# help with over excitement??



## vtgsd (Apr 17, 2011)

hello. my male gsd pup just turned 5 months old and i'm having an issue with him i need help with.

the problem is our other dog gets excited about certain things (some people, other playmate dogs, etc.) and when our gsd pup sees this he starts to bite her, the other dog, the person etc. he becomes totally focused on that distraction until i pretty much remove him from the situation.

i'm not sure what to do about it. what approach should i be taking to keep him calm, and teach him that it's not ok to bite when excited? this is NOT aggression. it's more like he's becoming over stimulated and doesn't know what else to do.

any help is greatly appreciated. he's done a basic puppy class, and we're starting another class soon, and considering private training as well. i want him to be a well adjusted dog and this is really the only issue we're having with him.

thanks


----------



## lisgje (Sep 3, 2010)

I would consider much more socialization outside the home for both dogs. I would also consider taking your other dog to classes as well with your puppy. Get a handle on the older dogs excitement and then hopefully the puppy will learn not to be so reactive. classes for both dogs together and private training together is a great way to start.

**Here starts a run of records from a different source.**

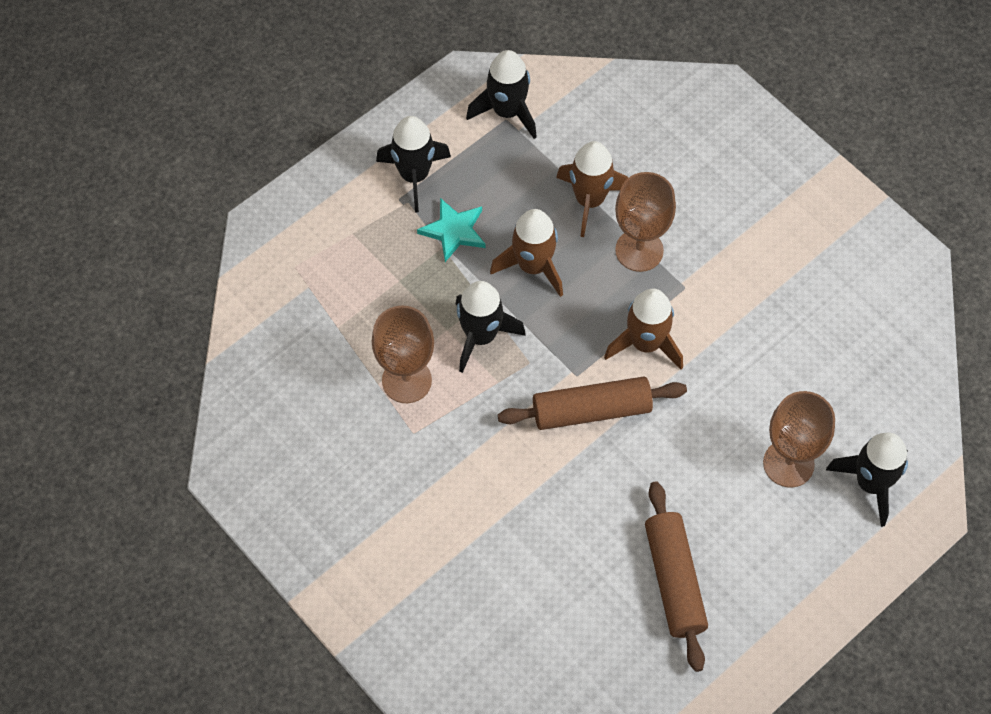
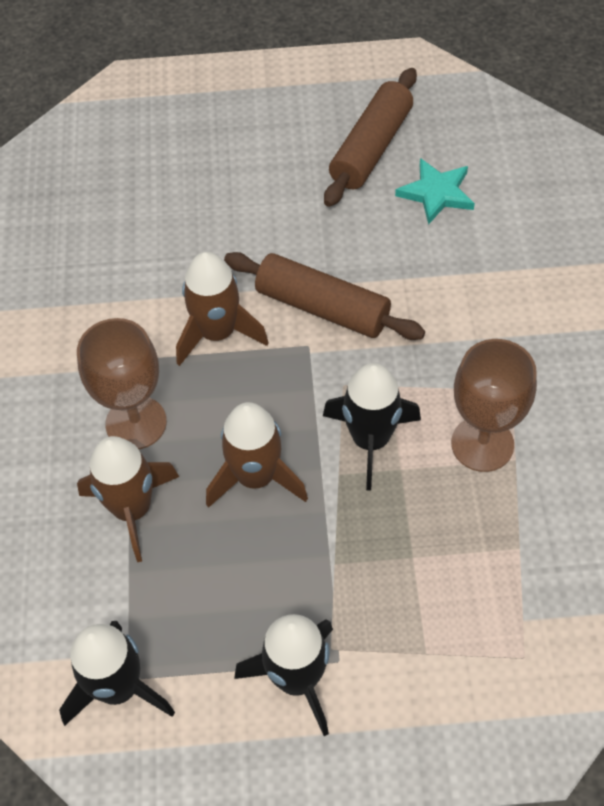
camera: 140 degrees left, 5 degrees down
(454, 231) = (307, 574): turquoise star -> turquoise star (436, 193)
(788, 463) = (196, 171): brown goblet -> none
(871, 483) = (148, 123): black rocket -> none

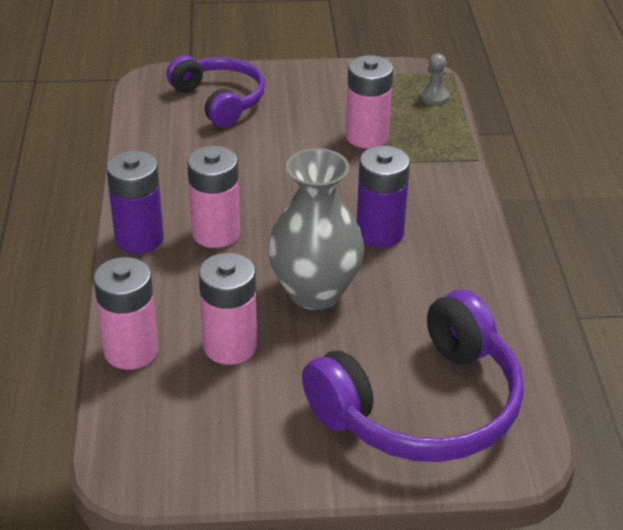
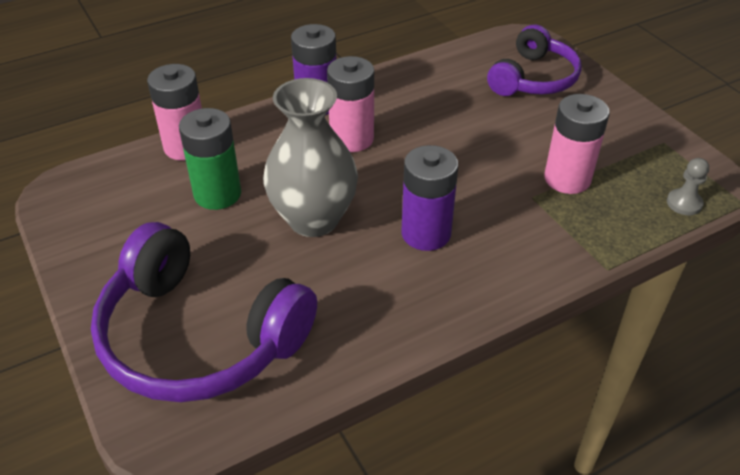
camera: 65 degrees right, 5 degrees up
(230, 346) = (217, 194): pink battery -> green battery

Just my thoughts.


----------



## vtgsd (Apr 17, 2011)

thanks for the reply. they are both well socialized outside the home. we take them to the farmers market and to the local downtown area/pedestrian mall often. we are considering classes for both and the next class would be available to both, together. our older dog is currently in agility training and all of her obedience work was done at home with me. 

it's not that she's hyper or out of control....it's more that she really likes people and her tail starts wagging like crazy (we call her wiggle butt), and she loves attention. she also has a few playmate dogs that she loves to play with. whenever vito, our gsd pup picks up on this energy, he becomes fixated with her and the object of her affection and starts to bite continuously. i've tried redirecting, having him sit and remain calm, letting him just get it out (hasn't worked well), but mostly just have to remove him from the situation. he'll ignore everything i do to get his attention and just stare and bark frustratingly at what he wants. 

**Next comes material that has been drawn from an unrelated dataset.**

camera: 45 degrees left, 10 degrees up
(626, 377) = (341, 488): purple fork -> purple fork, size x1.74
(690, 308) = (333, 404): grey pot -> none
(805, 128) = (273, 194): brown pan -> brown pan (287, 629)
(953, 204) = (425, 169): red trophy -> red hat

i hope with obedience training and age this will subside, but i want to do whatever i can to help him succeed.


----------



## doggiedad (Dec 2, 2007)

train and socialize the dogs seperately.


----------



## vtgsd (Apr 17, 2011)

care to elaborate on why, doggiedad? 

any others have any suggestions? 
i'll be talking with our possible new trainer this week, and hopefully will get some insight and suggestions. 'til then, i'm wondering if anyone else has had a similar issue?

thanks


----------



## ponyfarm (Apr 11, 2010)

We call that "going nuts" lol...when you know something is going to make your pup excited, plan ahead..have the leash and prong on. Make her sit/down stay. Put focus on you, treat when she focus's you, not the stimuli.

Set up scenarios where she might get excited and work on sit/down. Make sure to use just one command..dont talk in this situation..(well, to the dog)..I have heard folks go on and on..."now settle down, sit still..blah blah blah..

When people come for a visit, they need to ignore her. I know..seems rude. But she will be so much better behaved in the long run. Once she can settle, then she can visit if she remains mannerly.

Just say sit stay! Correction if moves, treat if good.

Also, the other dog should be trained as well to behave. It takes consistency. Good luck


----------